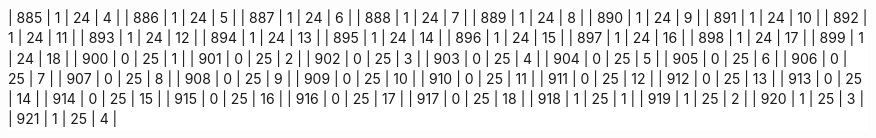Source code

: | 885   | 1   | 24  | 4    |
| 886   | 1   | 24  | 5    |
| 887   | 1   | 24  | 6    |
| 888   | 1   | 24  | 7    |
| 889   | 1   | 24  | 8    |
| 890   | 1   | 24  | 9    |
| 891   | 1   | 24  | 10   |
| 892   | 1   | 24  | 11   |
| 893   | 1   | 24  | 12   |
| 894   | 1   | 24  | 13   |
| 895   | 1   | 24  | 14   |
| 896   | 1   | 24  | 15   |
| 897   | 1   | 24  | 16   |
| 898   | 1   | 24  | 17   |
| 899   | 1   | 24  | 18   |
| 900   | 0   | 25  | 1    |
| 901   | 0   | 25  | 2    |
| 902   | 0   | 25  | 3    |
| 903   | 0   | 25  | 4    |
| 904   | 0   | 25  | 5    |
| 905   | 0   | 25  | 6    |
| 906   | 0   | 25  | 7    |
| 907   | 0   | 25  | 8    |
| 908   | 0   | 25  | 9    |
| 909   | 0   | 25  | 10   |
| 910   | 0   | 25  | 11   |
| 911   | 0   | 25  | 12   |
| 912   | 0   | 25  | 13   |
| 913   | 0   | 25  | 14   |
| 914   | 0   | 25  | 15   |
| 915   | 0   | 25  | 16   |
| 916   | 0   | 25  | 17   |
| 917   | 0   | 25  | 18   |
| 918   | 1   | 25  | 1    |
| 919   | 1   | 25  | 2    |
| 920   | 1   | 25  | 3    |
| 921   | 1   | 25  | 4    |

YOUR GOAL: Give back the listing exactly, with the pictures removed.

THE ANSWER:
Source code

: | 885   | 1   | 24  | 4    |
| 886   | 1   | 24  | 5    |
| 887   | 1   | 24  | 6    |
| 888   | 1   | 24  | 7    |
| 889   | 1   | 24  | 8    |
| 890   | 1   | 24  | 9    |
| 891   | 1   | 24  | 10   |
| 892   | 1   | 24  | 11   |
| 893   | 1   | 24  | 12   |
| 894   | 1   | 24  | 13   |
| 895   | 1   | 24  | 14   |
| 896   | 1   | 24  | 15   |
| 897   | 1   | 24  | 16   |
| 898   | 1   | 24  | 17   |
| 899   | 1   | 24  | 18   |
| 900   | 0   | 25  | 1    |
| 901   | 0   | 25  | 2    |
| 902   | 0   | 25  | 3    |
| 903   | 0   | 25  | 4    |
| 904   | 0   | 25  | 5    |
| 905   | 0   | 25  | 6    |
| 906   | 0   | 25  | 7    |
| 907   | 0   | 25  | 8    |
| 908   | 0   | 25  | 9    |
| 909   | 0   | 25  | 10   |
| 910   | 0   | 25  | 11   |
| 911   | 0   | 25  | 12   |
| 912   | 0   | 25  | 13   |
| 913   | 0   | 25  | 14   |
| 914   | 0   | 25  | 15   |
| 915   | 0   | 25  | 16   |
| 916   | 0   | 25  | 17   |
| 917   | 0   | 25  | 18   |
| 918   | 1   | 25  | 1    |
| 919   | 1   | 25  | 2    |
| 920   | 1   | 25  | 3    |
| 921   | 1   | 25  | 4    |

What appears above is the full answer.